### ABOUT THIS EXERCISE
The response must be made up of the lines in the entries below that contain "Gaze".
BEGIN
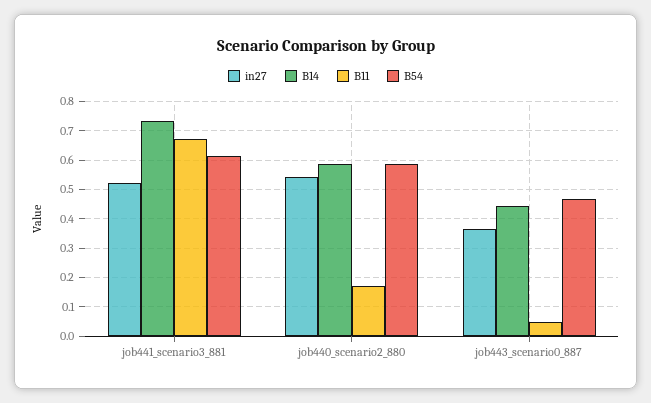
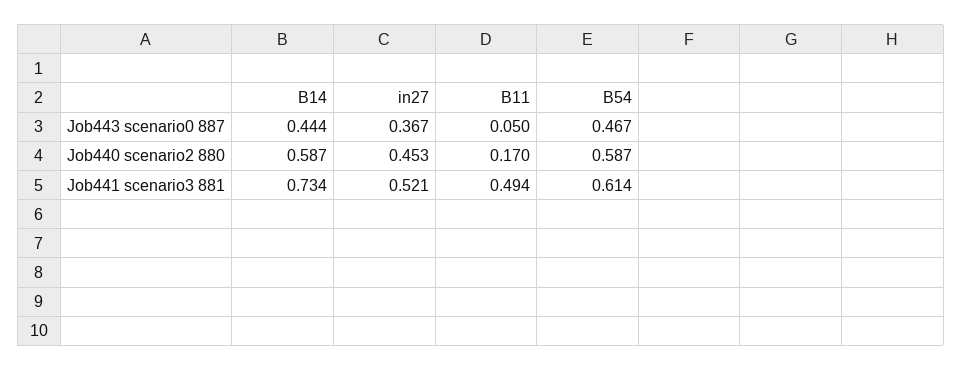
B11, job441_scenario3_881: 0.675 -> 0.494
in27, job440_scenario2_880: 0.55 -> 0.453

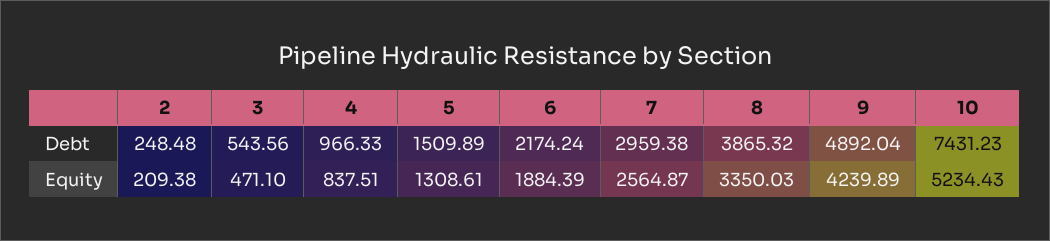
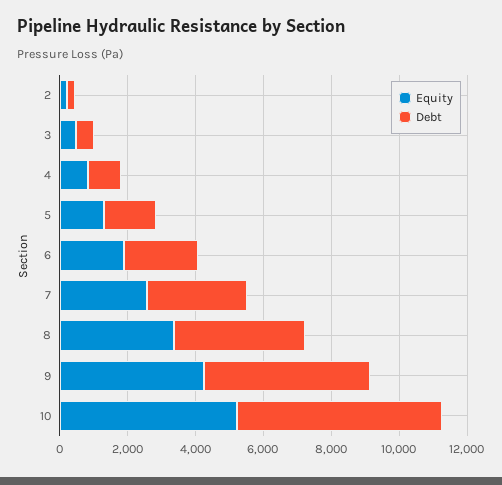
Debt, 10: 7431.23 -> 6000

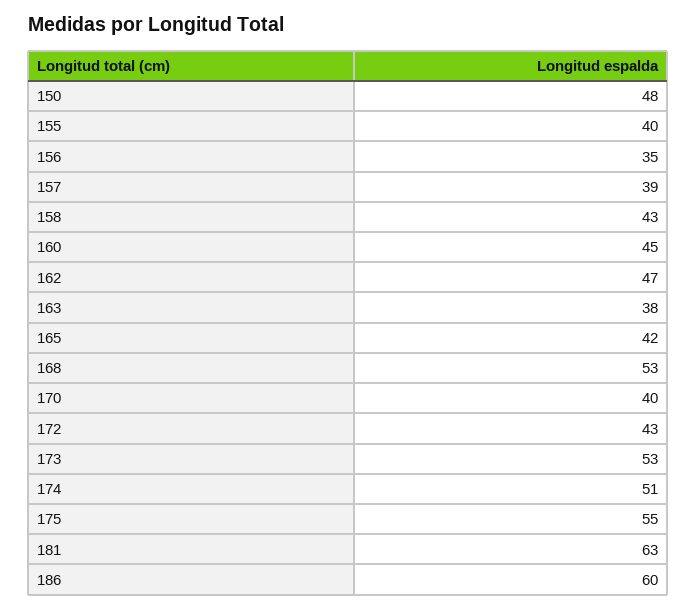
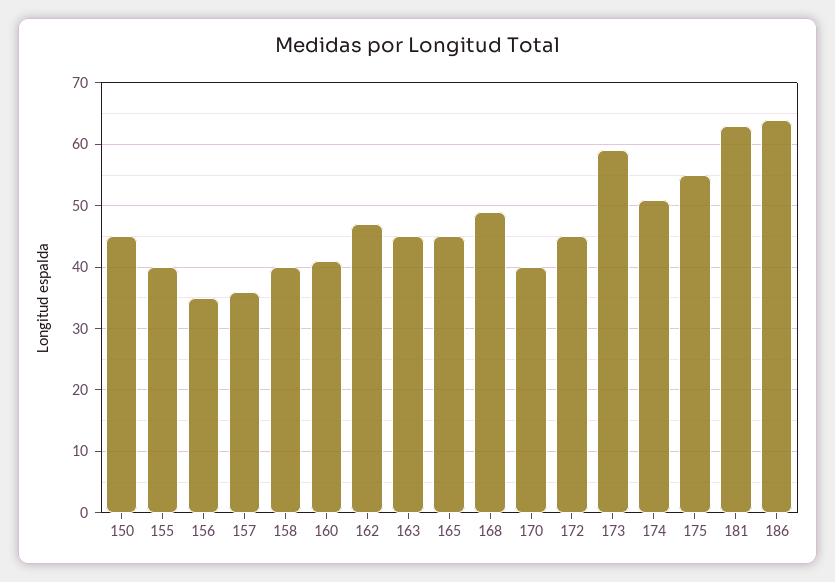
150: 48 -> 45
157: 39 -> 36
158: 43 -> 40
160: 45 -> 41
163: 38 -> 45
165: 42 -> 45
168: 53 -> 49
172: 43 -> 45
173: 53 -> 59
186: 60 -> 64

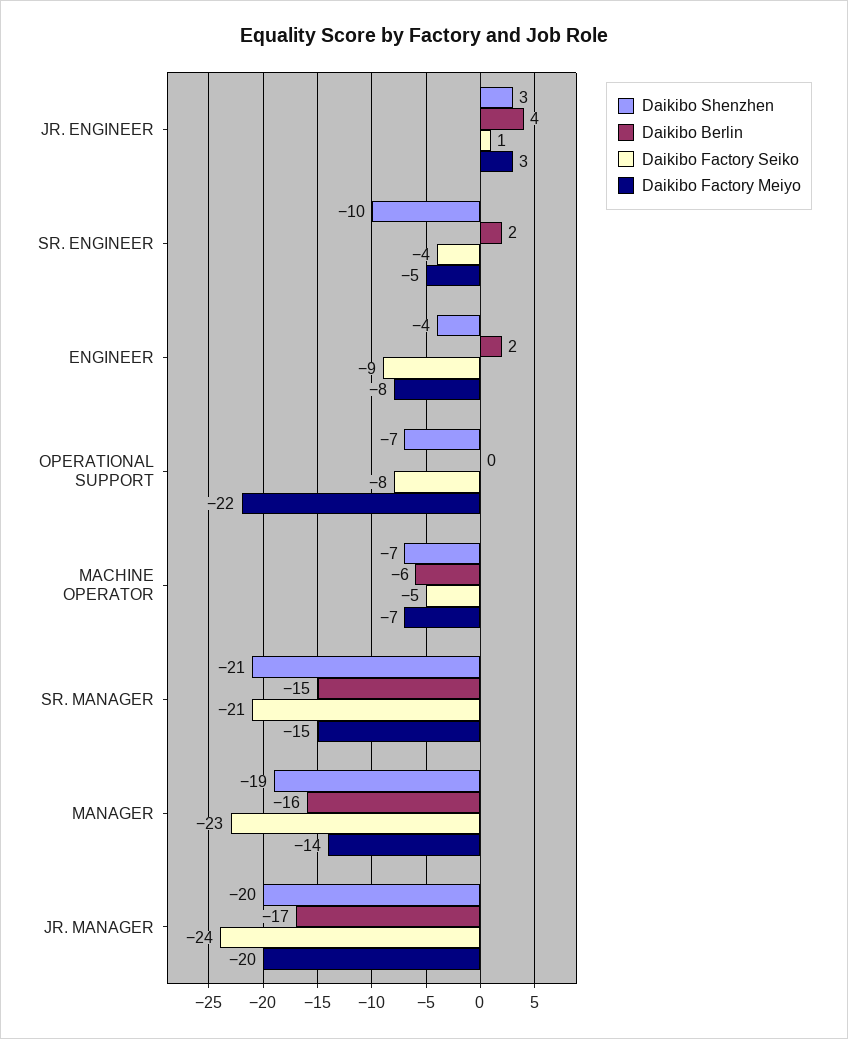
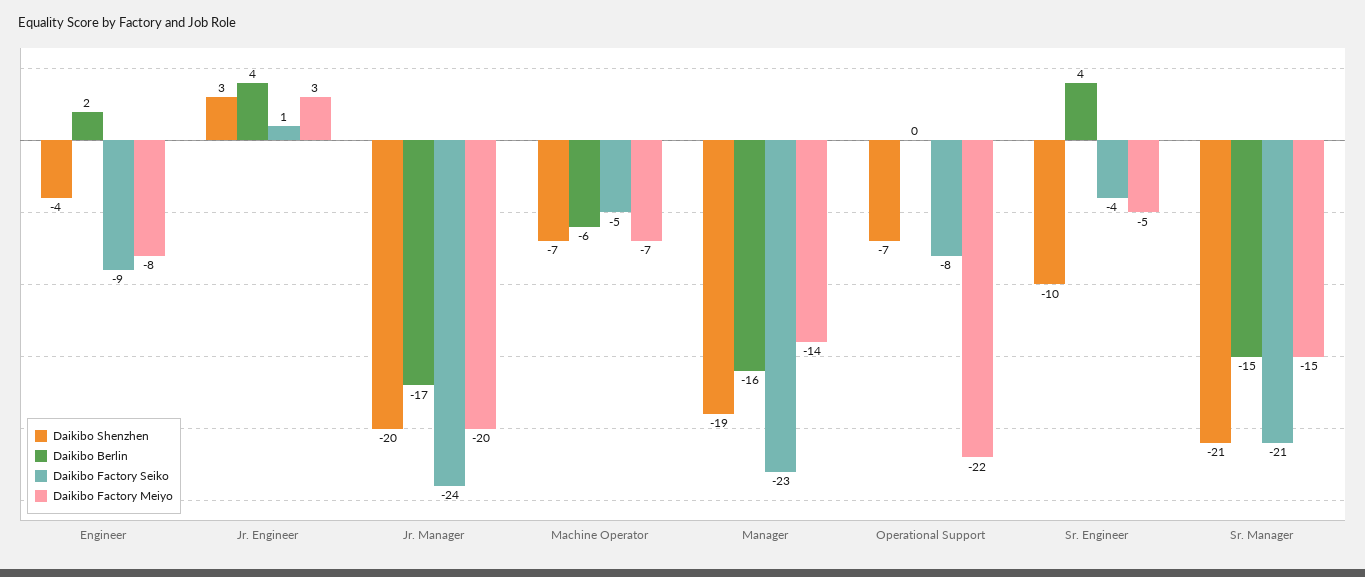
Daikibo Berlin, SR. ENGINEER: 2 -> 4

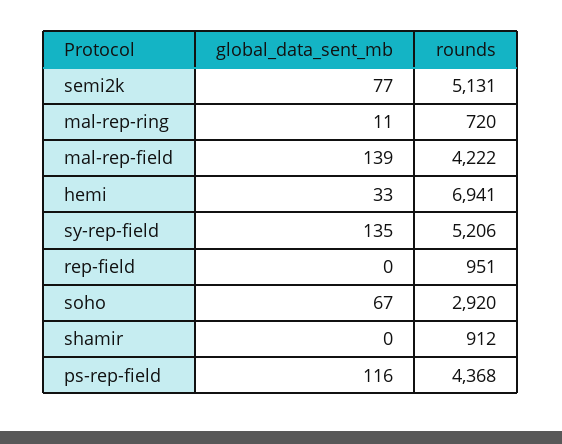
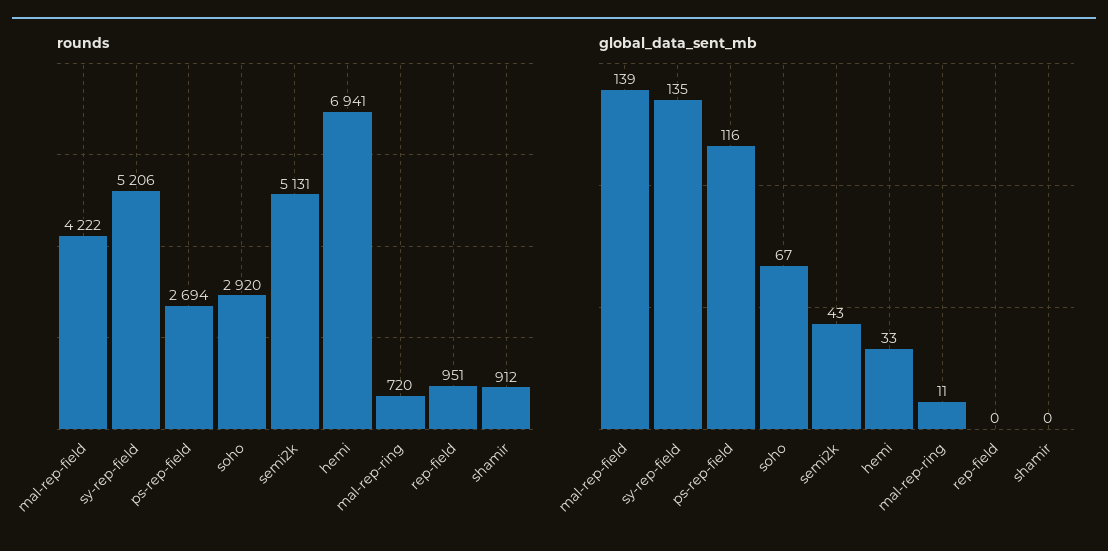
global_data_sent_mb, semi2k: 77 -> 43
rounds, ps-rep-field: 4368 -> 2694

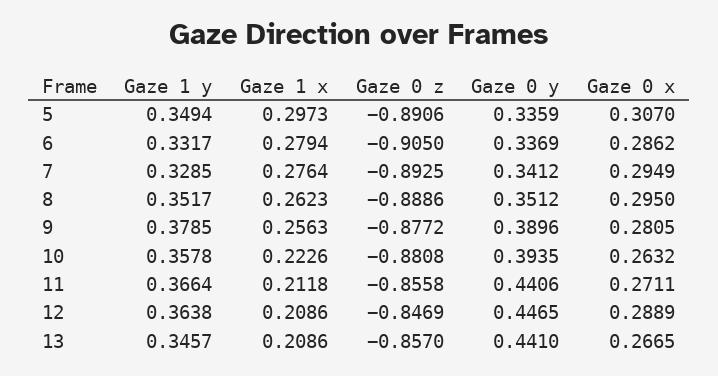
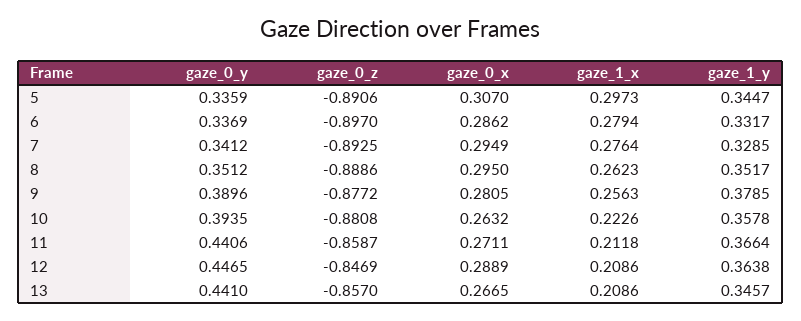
Gaze 1 y, 5: 0.3494 -> 0.3447
Gaze 0 z, 6: -0.905 -> -0.897
Gaze 0 z, 11: -0.8558 -> -0.8587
END
### ANSWER BOX
Gaze 1 y, 5: 0.3494 -> 0.3447
Gaze 0 z, 6: -0.905 -> -0.897
Gaze 0 z, 11: -0.8558 -> -0.8587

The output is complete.